口の中で細菌が繁殖していると、肺炎を発症するリスクがさらに高まるため、寝たきりの方や高齢の方は、訪問歯科治療を定期的に受診して、口の中を清潔に保つ必要があります。

誤嚥については確実にものを飲みこむ力が必要ですが、そのためには義歯などの調整が必要不可欠となります。

訪問歯科治療では義歯のアフターケアや新しい義歯の作成も患者さんの状態に合わせて行うため、固形の食事が楽しめるように万全のケアをもって臨みます。
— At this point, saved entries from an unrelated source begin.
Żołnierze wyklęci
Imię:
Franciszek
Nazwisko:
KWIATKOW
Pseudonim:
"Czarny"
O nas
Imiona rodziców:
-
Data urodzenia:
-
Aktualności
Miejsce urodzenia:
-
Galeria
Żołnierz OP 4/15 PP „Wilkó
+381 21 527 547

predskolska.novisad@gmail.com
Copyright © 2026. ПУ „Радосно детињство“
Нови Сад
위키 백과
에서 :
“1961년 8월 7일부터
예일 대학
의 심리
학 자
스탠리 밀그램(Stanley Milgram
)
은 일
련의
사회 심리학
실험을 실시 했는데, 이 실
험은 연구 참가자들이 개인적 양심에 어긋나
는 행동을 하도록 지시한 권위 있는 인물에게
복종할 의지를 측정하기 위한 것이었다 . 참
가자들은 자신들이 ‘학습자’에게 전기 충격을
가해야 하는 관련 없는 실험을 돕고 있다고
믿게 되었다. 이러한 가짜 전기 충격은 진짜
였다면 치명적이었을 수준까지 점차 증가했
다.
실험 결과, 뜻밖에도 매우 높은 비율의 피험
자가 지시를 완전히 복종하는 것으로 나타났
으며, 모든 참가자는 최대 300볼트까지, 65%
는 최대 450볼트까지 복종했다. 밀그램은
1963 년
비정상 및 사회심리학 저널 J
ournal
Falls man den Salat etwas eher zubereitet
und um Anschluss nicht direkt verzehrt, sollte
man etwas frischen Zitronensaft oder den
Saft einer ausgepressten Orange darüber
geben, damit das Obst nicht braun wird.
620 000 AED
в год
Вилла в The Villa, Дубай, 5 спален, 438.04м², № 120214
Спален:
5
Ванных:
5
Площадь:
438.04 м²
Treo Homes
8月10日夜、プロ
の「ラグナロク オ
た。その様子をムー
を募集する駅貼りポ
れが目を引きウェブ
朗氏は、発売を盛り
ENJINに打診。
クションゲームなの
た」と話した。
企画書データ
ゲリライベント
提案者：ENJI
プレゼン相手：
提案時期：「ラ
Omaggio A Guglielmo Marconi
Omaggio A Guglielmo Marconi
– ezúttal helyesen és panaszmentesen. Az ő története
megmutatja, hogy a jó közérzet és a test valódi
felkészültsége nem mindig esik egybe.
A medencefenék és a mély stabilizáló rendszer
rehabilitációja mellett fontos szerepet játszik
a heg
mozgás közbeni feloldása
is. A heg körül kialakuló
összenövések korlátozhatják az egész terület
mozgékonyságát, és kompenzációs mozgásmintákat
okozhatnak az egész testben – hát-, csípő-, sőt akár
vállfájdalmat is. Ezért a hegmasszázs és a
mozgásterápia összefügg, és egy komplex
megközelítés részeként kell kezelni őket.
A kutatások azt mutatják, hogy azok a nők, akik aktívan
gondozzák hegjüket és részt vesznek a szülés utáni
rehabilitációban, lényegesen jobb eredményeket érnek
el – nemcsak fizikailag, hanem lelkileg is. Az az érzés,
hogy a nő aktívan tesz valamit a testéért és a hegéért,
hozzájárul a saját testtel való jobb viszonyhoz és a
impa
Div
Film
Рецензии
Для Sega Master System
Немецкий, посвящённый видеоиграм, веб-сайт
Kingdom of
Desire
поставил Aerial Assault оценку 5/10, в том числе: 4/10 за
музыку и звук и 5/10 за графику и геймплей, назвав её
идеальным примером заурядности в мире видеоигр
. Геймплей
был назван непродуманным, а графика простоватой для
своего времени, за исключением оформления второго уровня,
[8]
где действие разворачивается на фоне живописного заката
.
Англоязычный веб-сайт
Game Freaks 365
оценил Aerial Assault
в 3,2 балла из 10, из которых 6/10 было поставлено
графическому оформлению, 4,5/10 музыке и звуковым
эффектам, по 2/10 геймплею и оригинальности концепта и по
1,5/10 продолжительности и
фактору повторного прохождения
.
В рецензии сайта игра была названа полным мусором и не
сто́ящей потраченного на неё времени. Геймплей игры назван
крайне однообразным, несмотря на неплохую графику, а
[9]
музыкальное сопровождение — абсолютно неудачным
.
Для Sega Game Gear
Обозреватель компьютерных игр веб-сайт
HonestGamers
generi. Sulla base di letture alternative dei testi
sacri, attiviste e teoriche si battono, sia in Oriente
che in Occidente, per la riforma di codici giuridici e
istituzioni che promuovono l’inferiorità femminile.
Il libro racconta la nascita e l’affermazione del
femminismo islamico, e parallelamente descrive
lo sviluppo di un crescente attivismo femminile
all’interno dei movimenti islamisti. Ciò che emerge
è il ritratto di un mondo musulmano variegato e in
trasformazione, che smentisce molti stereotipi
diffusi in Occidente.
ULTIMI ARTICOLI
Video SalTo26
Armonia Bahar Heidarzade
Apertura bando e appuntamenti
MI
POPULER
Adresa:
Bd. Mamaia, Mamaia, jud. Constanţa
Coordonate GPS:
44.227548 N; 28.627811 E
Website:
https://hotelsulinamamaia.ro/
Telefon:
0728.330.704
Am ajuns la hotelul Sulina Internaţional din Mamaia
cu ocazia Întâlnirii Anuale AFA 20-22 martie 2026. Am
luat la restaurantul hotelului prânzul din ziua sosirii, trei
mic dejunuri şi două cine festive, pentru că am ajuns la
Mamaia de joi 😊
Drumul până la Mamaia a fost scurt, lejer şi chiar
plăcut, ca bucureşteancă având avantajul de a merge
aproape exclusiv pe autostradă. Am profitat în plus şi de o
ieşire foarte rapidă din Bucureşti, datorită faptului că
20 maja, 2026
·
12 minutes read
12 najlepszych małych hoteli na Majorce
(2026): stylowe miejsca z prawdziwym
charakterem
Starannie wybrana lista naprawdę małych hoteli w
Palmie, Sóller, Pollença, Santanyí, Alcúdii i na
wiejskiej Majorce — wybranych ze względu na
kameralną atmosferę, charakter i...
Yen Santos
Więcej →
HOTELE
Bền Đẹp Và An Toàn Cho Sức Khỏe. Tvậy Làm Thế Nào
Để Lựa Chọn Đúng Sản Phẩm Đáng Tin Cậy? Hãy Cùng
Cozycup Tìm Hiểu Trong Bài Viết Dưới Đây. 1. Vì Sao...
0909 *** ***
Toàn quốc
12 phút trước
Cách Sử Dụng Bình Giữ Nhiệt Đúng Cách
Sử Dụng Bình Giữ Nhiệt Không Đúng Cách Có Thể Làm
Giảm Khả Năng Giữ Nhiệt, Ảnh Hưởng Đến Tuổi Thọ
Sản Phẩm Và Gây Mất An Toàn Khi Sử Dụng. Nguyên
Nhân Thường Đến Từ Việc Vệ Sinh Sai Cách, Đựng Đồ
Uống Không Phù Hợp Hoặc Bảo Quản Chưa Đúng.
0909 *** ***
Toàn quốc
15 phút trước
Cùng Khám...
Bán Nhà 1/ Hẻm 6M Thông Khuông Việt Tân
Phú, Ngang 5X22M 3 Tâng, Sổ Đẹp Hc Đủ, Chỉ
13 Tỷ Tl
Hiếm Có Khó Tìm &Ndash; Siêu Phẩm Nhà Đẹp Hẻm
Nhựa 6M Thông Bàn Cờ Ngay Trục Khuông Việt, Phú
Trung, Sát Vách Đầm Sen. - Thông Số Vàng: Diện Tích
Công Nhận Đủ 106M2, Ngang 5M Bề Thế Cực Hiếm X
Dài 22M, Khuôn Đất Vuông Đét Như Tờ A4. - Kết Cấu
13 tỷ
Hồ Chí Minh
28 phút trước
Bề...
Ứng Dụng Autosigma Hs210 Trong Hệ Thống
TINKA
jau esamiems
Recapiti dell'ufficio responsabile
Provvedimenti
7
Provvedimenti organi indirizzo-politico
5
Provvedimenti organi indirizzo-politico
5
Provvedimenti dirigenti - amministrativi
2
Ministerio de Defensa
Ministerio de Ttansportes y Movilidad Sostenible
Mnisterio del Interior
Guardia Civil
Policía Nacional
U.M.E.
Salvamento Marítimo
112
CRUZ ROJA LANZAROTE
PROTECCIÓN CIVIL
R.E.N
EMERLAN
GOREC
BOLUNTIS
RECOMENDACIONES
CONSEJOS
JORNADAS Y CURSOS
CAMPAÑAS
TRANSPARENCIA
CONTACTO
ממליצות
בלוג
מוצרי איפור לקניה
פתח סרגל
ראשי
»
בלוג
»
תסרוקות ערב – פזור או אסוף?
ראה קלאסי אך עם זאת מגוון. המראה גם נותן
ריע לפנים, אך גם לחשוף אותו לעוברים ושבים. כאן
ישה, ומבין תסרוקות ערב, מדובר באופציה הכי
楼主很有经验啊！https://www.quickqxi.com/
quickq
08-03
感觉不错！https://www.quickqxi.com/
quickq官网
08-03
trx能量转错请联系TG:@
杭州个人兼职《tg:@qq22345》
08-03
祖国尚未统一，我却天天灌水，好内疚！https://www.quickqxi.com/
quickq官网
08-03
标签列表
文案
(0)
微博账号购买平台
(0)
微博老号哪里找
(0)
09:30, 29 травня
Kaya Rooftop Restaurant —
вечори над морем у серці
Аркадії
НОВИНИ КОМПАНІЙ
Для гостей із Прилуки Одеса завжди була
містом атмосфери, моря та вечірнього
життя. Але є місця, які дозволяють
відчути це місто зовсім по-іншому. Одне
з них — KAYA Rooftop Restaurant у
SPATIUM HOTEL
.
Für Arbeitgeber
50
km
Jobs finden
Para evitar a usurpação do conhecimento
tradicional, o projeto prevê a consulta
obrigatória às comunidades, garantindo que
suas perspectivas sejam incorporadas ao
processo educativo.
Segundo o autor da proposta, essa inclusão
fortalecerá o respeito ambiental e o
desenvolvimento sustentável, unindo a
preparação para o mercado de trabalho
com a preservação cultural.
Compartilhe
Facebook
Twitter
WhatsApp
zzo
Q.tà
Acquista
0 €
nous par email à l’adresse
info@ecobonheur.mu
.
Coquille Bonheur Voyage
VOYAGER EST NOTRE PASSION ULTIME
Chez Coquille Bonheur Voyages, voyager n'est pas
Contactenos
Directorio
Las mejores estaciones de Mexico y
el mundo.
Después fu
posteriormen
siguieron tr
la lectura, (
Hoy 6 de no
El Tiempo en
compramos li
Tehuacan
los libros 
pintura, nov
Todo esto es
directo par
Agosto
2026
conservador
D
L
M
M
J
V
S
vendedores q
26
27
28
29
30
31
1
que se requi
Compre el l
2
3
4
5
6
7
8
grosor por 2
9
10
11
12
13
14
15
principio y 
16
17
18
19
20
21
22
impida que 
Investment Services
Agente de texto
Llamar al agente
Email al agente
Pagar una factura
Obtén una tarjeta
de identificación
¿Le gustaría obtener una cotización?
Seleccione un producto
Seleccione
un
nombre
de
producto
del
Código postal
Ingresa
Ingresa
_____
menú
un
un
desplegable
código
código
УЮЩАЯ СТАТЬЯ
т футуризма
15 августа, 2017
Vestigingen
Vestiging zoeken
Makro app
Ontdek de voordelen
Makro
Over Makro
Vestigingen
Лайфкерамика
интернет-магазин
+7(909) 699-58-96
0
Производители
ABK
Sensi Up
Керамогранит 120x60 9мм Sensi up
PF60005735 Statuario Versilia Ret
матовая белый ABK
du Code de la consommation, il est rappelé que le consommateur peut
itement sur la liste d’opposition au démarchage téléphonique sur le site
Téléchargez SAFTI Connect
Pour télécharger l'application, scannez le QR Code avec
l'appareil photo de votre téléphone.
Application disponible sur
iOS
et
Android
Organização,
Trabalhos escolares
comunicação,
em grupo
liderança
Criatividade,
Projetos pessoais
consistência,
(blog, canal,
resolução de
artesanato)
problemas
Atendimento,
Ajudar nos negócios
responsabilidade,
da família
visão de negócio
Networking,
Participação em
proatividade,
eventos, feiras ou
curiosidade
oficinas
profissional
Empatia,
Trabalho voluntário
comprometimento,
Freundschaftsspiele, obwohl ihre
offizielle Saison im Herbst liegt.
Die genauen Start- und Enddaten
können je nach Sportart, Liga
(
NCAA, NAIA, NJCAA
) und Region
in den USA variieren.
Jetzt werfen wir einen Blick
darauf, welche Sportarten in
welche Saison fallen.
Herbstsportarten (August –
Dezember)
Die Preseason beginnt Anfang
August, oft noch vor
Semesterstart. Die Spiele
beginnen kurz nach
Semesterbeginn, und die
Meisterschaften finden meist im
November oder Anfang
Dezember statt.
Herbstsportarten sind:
誤嚥性肺炎は寝ている間に発症するケースも報告されており、食べものや飲みものを口にしない場合についても口腔内ケアはとても重要になります。

患者さんの口の中をきれいに保ち、だ液の分泌を活発にして、常に口の中が清潔で気持ちのよい状態にケアを施すことも、訪問歯科治療の役割の一つといえます。

介護保険が適応される訪問歯科を利用しましょう

訪問歯科診療は患者さんの口の中の状態や処置内容、居宅系施設の入所者の数などにより差が発生するため、詳しい金額については患者さんごとに細かく異なります。

しかし介護保険が適用となれば1割負担に抑えられるので、患者さんご自身やそのご家族の負担は軽くなります。

介護保険による訪問診療は医師の場合で月に2回まで、歯科衛生士の場合は月に4回利用が可能となり、1回あたりの金額も比較的低料金で抑えることができます。

タクシーや自家用車などを使う通院治療に比べて費用がかからないことや、介護保険内に収められるといったメリットが期待できるため、介護保険の適用が可能な訪問歯科診療サービスがおすすめです。

ただし介護保険の適用には、患者さんが要介護もしくは要支援認定を受けており、自宅や居宅系施設に入居していることが条件となります。

また、介護保険を利用するにあたり、利用者から同意が得られていること、居宅療養管理指導を適切に受けていることなども必須の条件となりますので、事前に介護保険の利用条件を満たしておかなければなりません。